# Exercise details:
Copy out all of the data word for word. Omit every picture.

Change listing data
- - - -

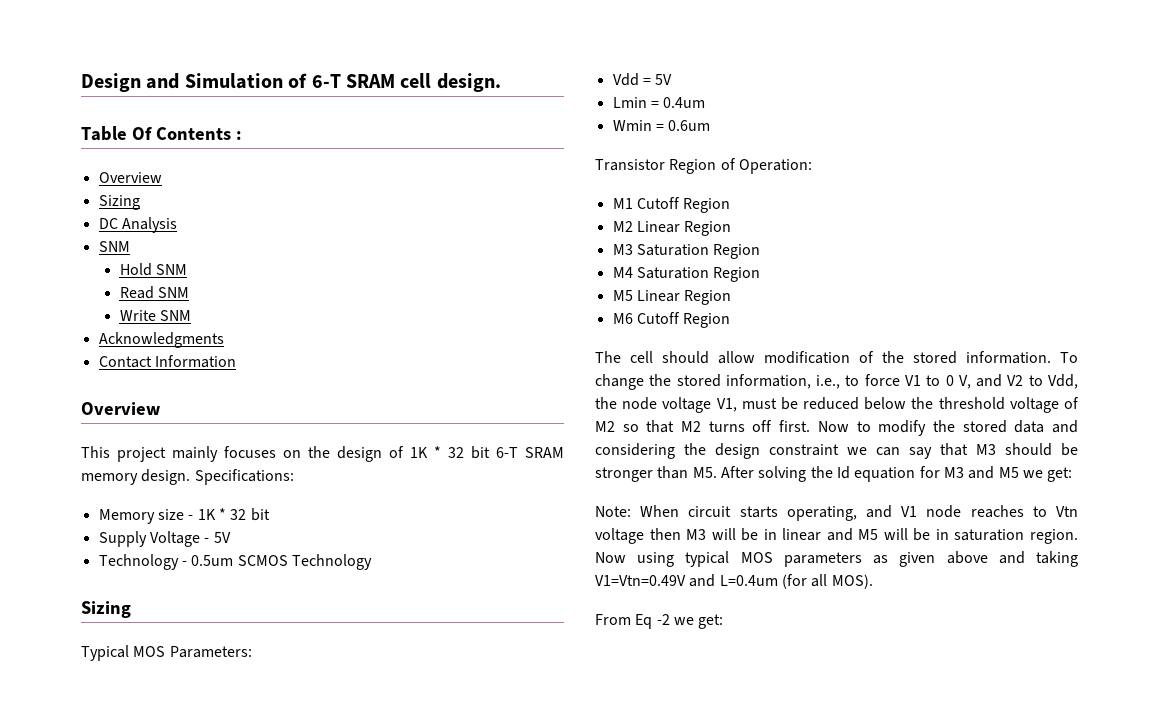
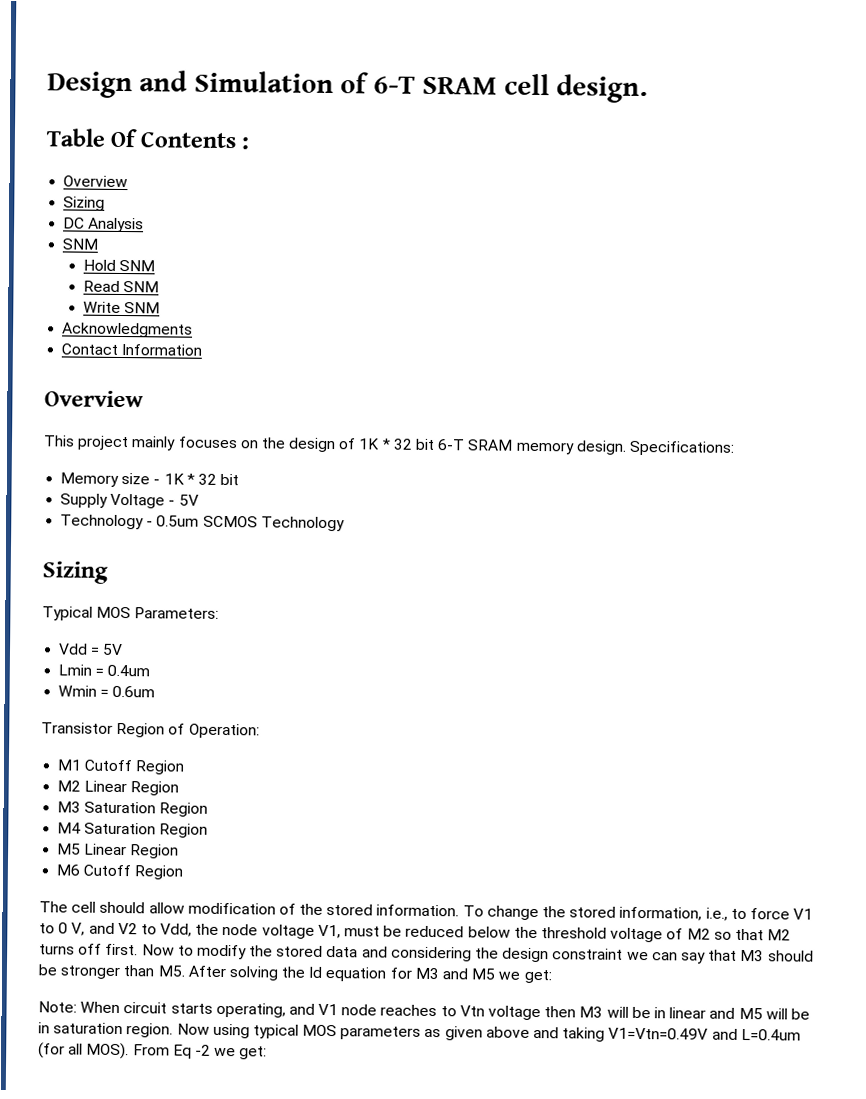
(873, 581) // -> (130, 1051) none

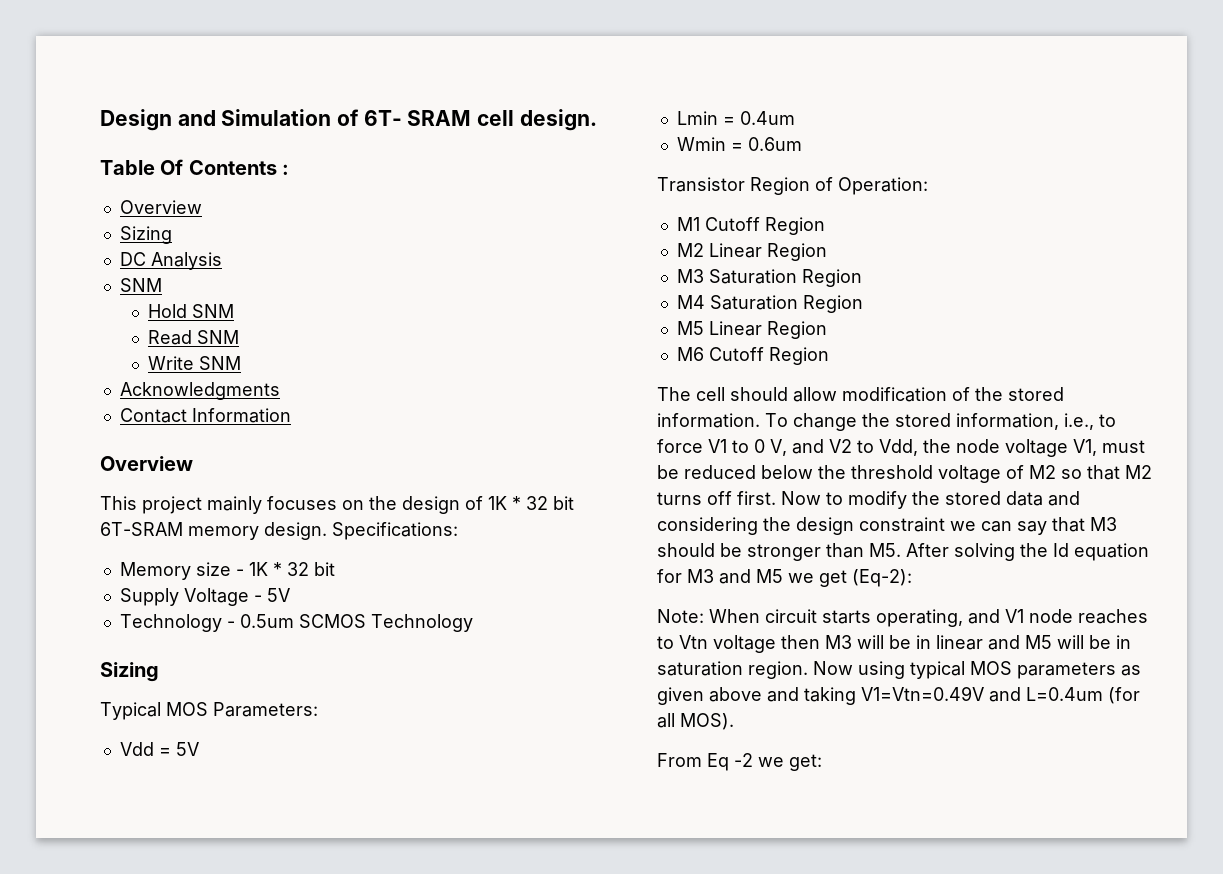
[372,76,416,94] 6-T -> [363,110,402,126] 6T-
[437,439,514,451] 6-T SRAM -> [100,522,183,536] 6T-SRAM
[523,969,552,984] get: -> [819,569,912,587] get (Eq-2):
(130, 1051) none -> (734, 721) //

- - - -

# Output of the task:
(873, 581) // -> (130, 1051) none

[372,76,416,94] 6-T -> [363,110,402,126] 6T-
[437,439,514,451] 6-T SRAM -> [100,522,183,536] 6T-SRAM
[523,969,552,984] get: -> [819,569,912,587] get (Eq-2):
(130, 1051) none -> (734, 721) //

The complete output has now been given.